* [WHAT THE EXERCISE ASKS]:
How many lines in the data hold the string "events"? State the number alone.

· · ·

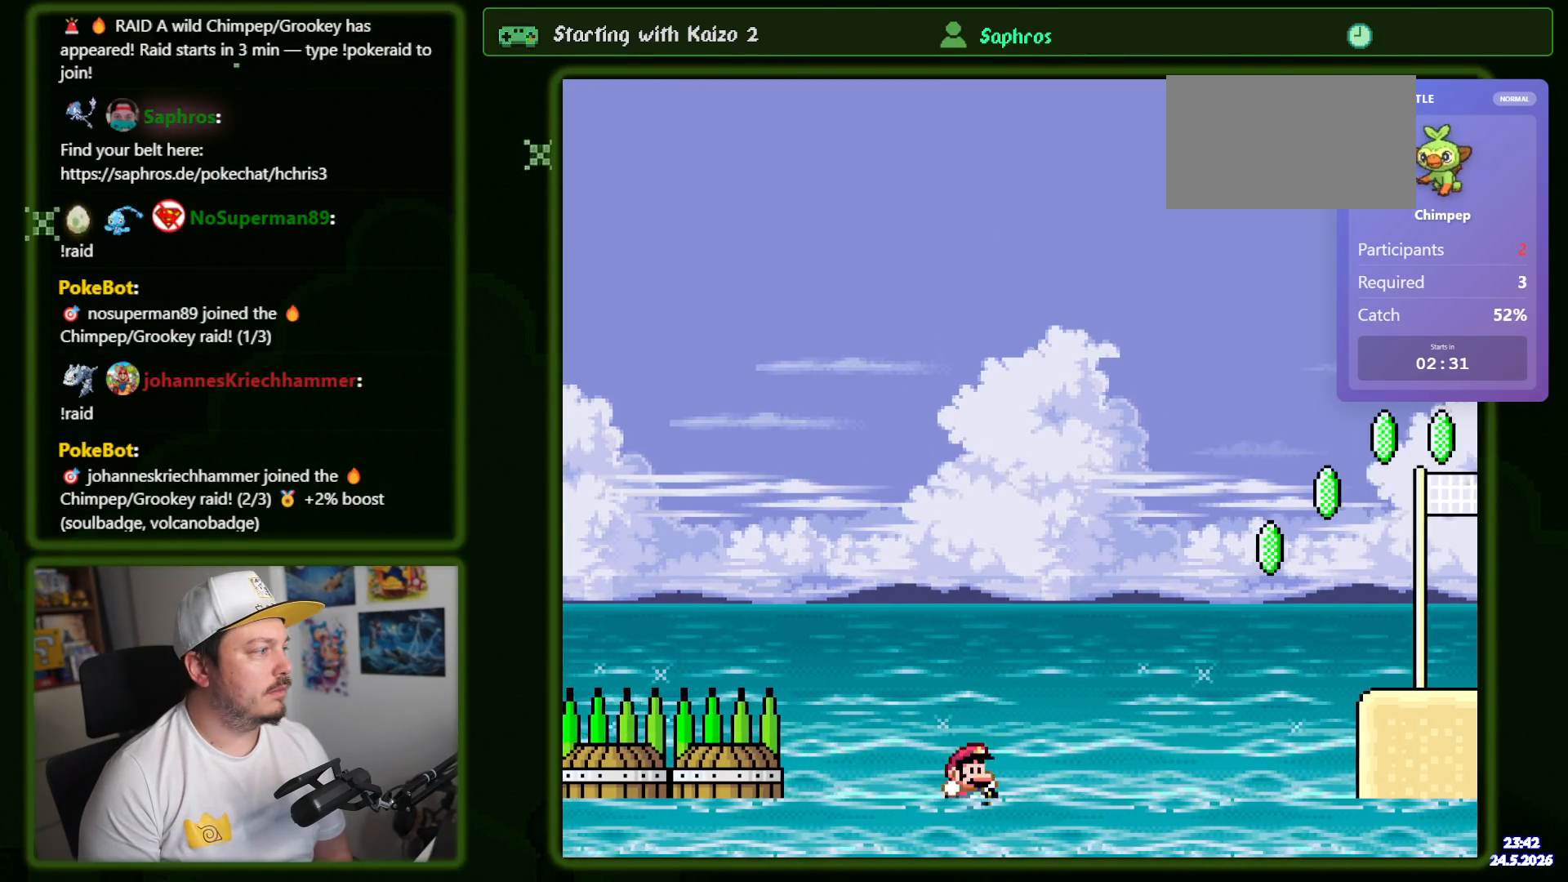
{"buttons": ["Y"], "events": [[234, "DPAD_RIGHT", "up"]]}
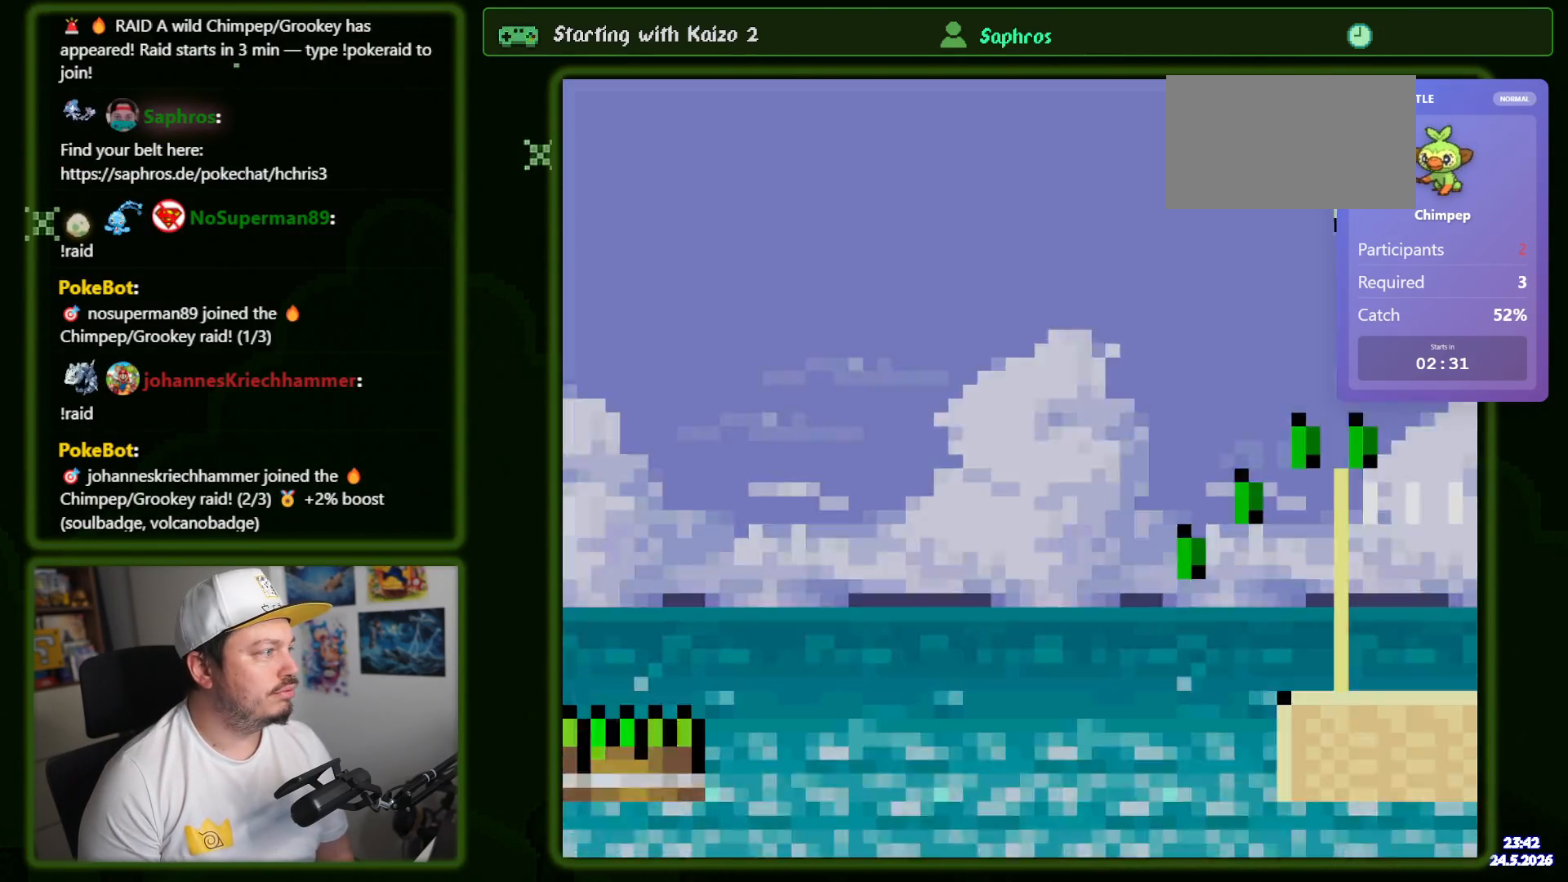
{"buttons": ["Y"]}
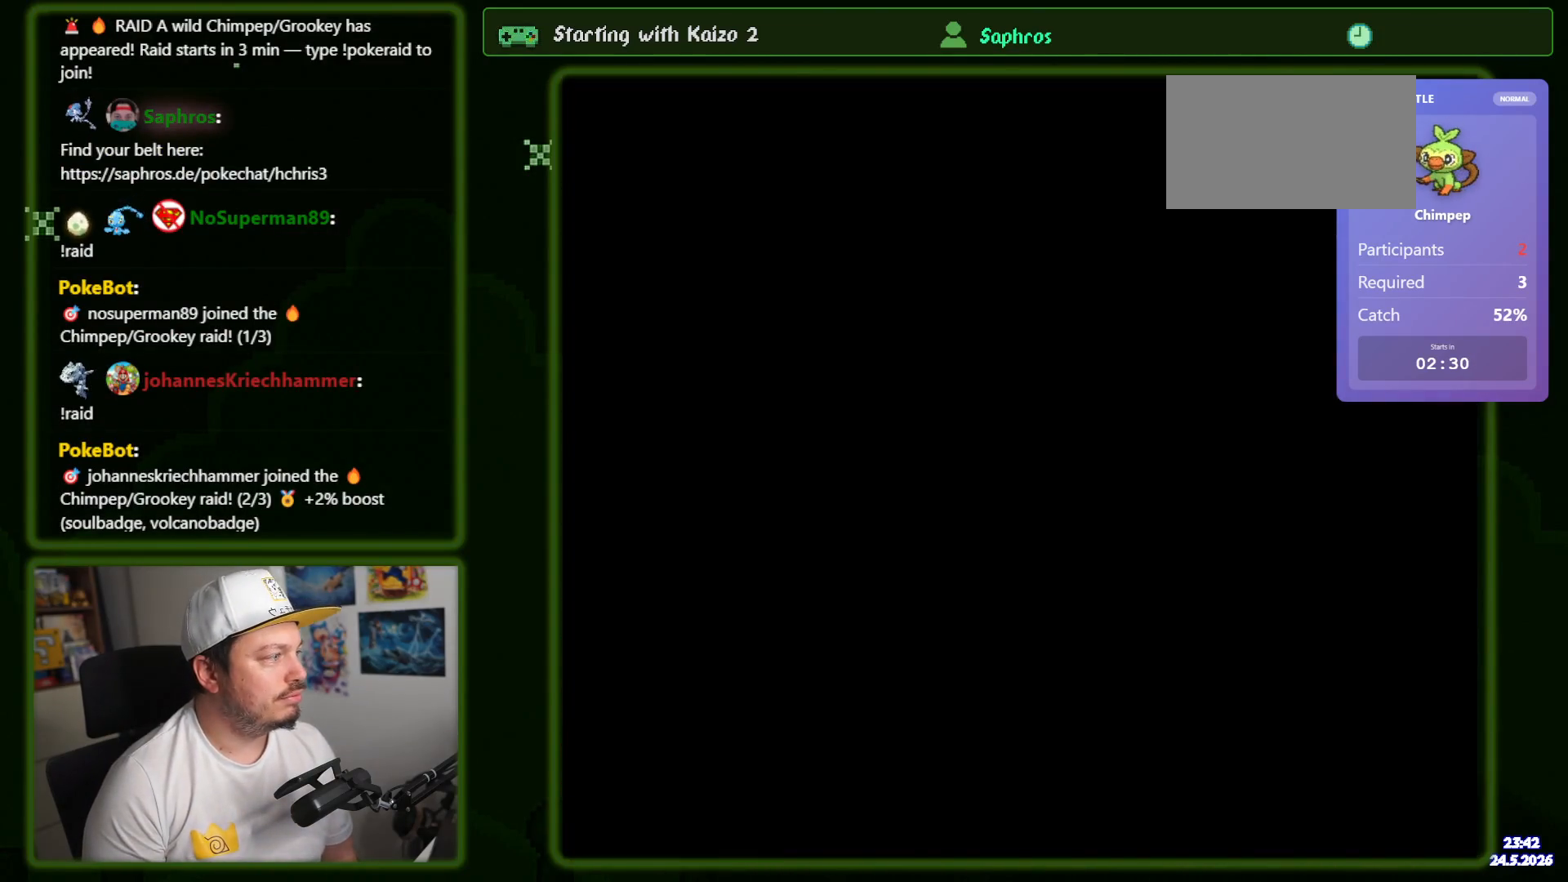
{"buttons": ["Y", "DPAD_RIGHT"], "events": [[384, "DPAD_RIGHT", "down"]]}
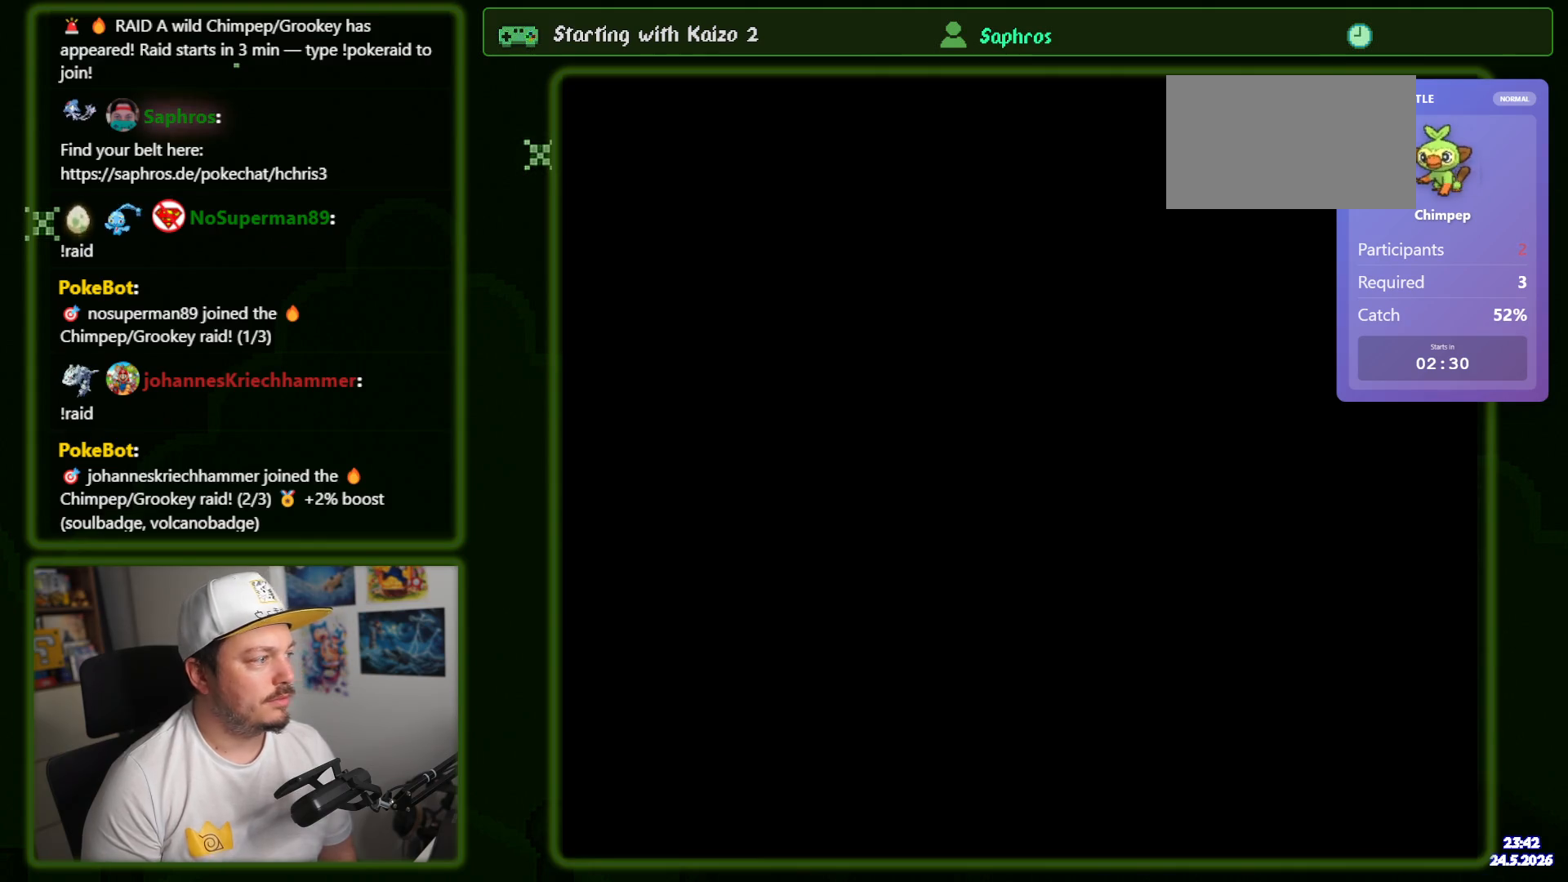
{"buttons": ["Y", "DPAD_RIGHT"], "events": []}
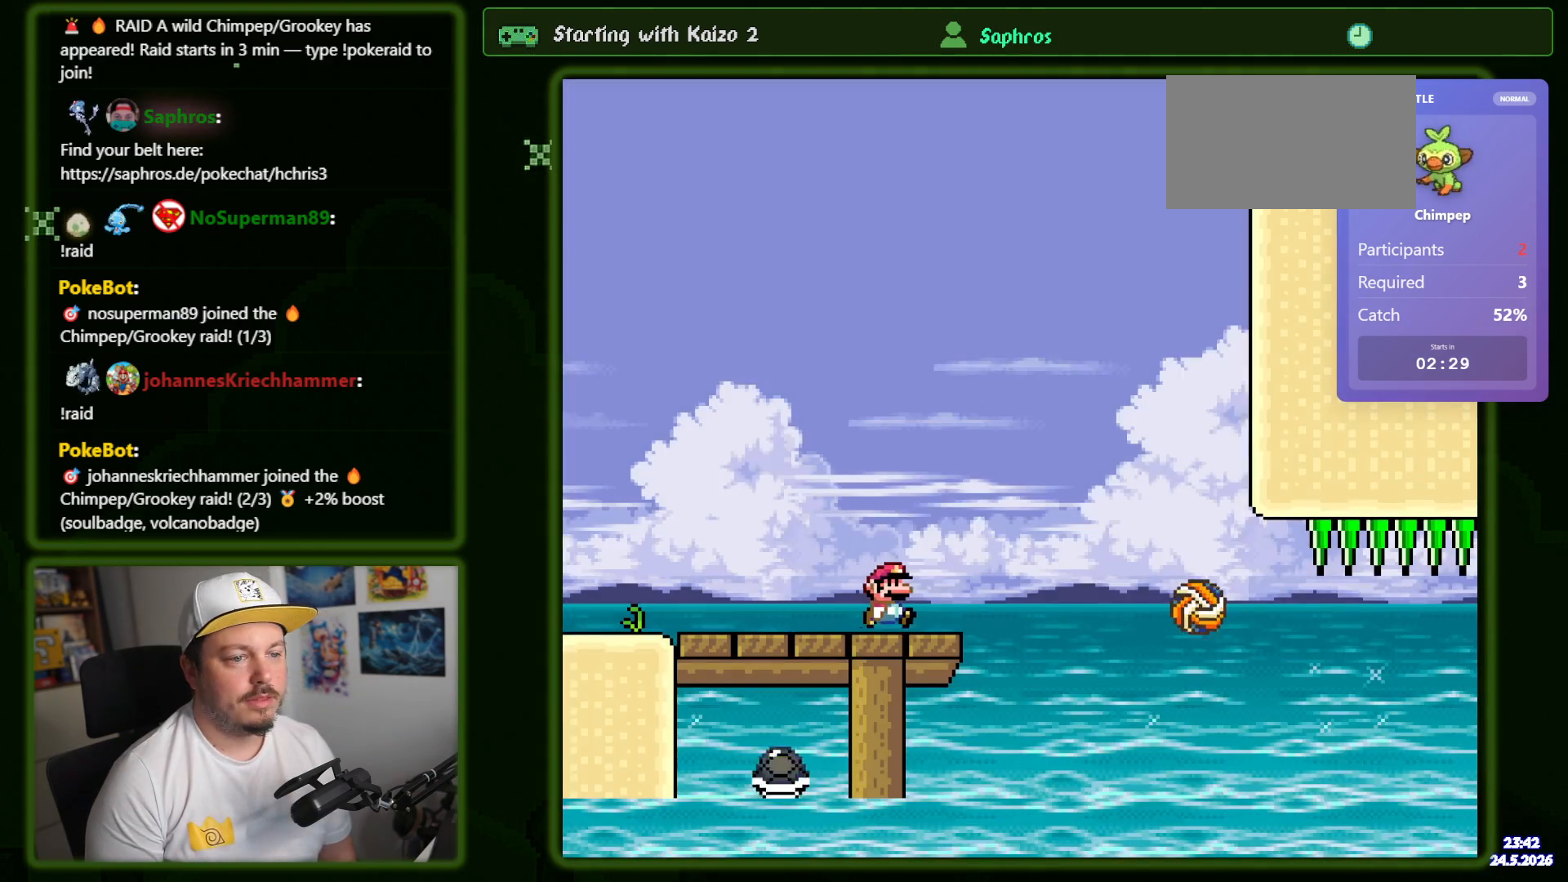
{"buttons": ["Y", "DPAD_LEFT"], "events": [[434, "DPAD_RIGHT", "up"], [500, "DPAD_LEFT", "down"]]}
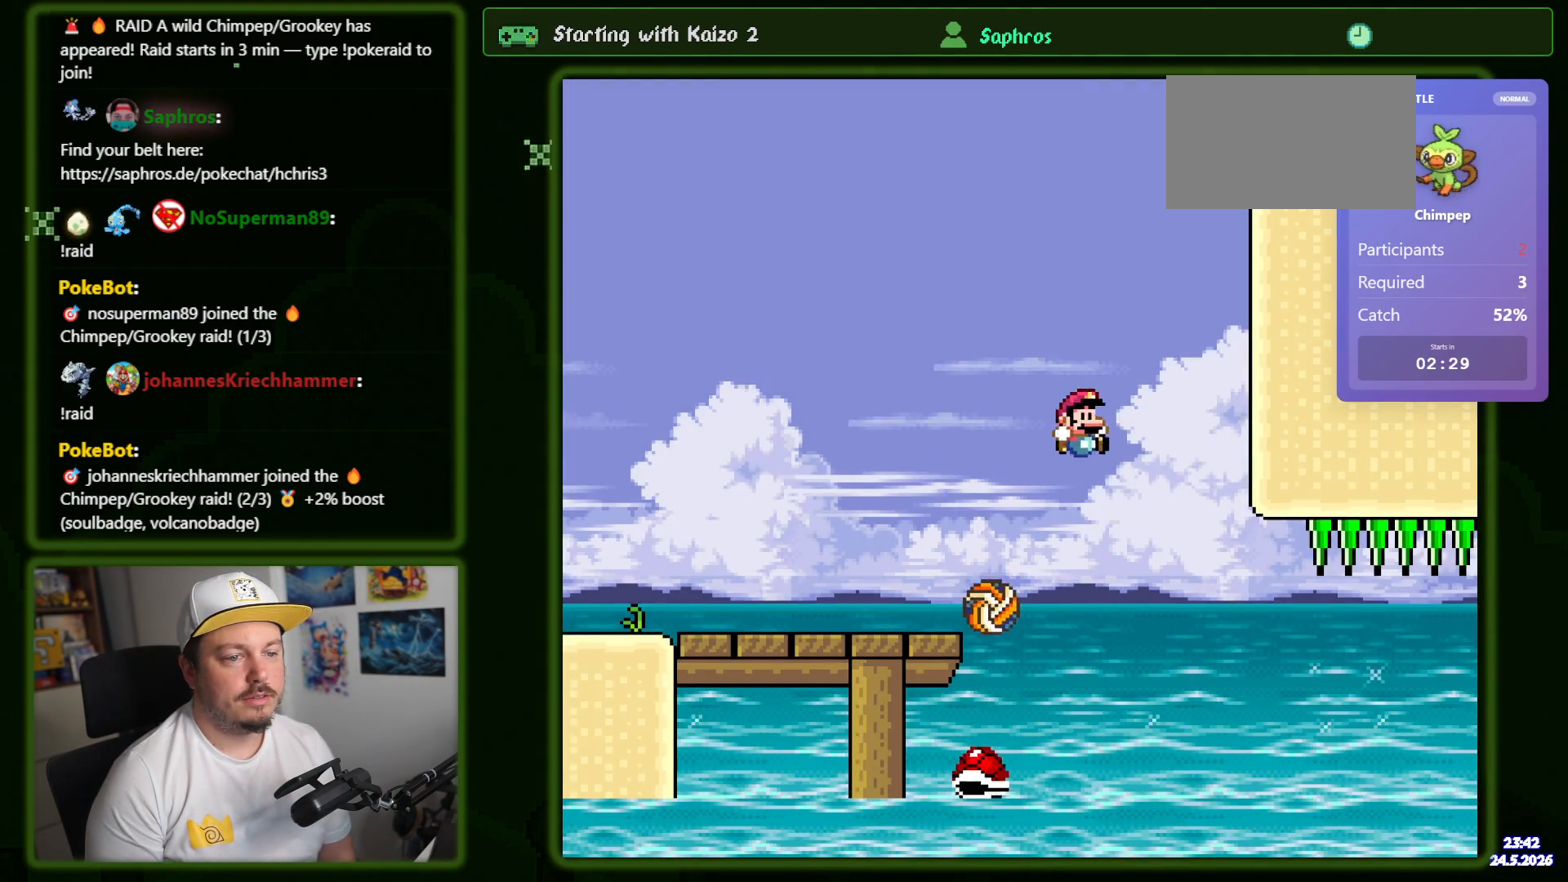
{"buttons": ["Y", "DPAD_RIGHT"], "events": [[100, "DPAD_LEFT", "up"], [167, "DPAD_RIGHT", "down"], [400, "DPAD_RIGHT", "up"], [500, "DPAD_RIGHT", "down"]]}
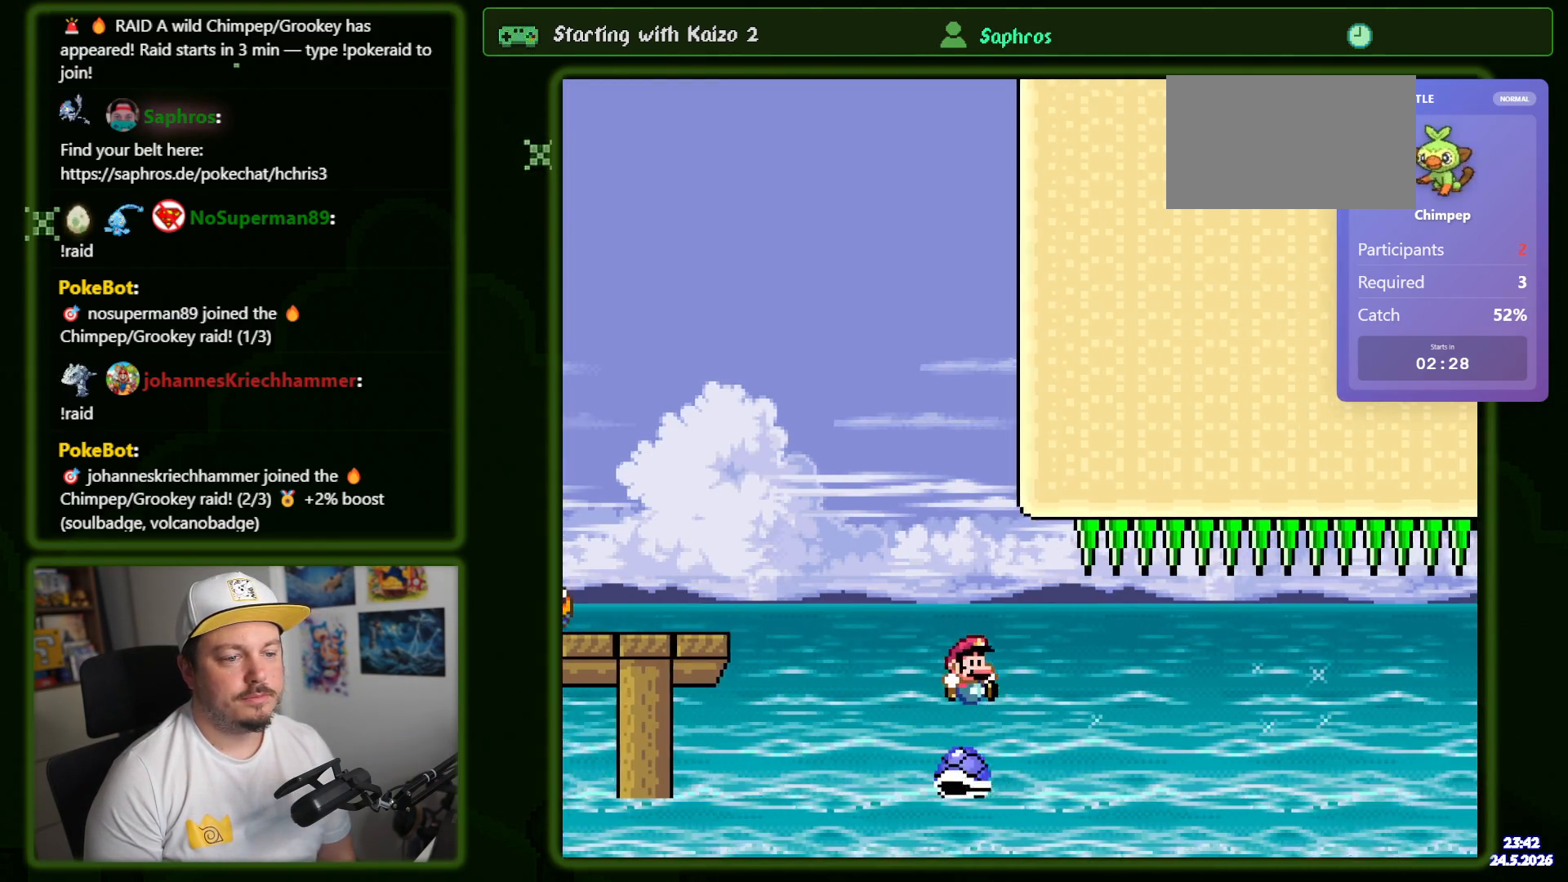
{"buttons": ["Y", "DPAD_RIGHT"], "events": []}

· · ·

* [SOLUTION FOR THIS EXERCISE]:
6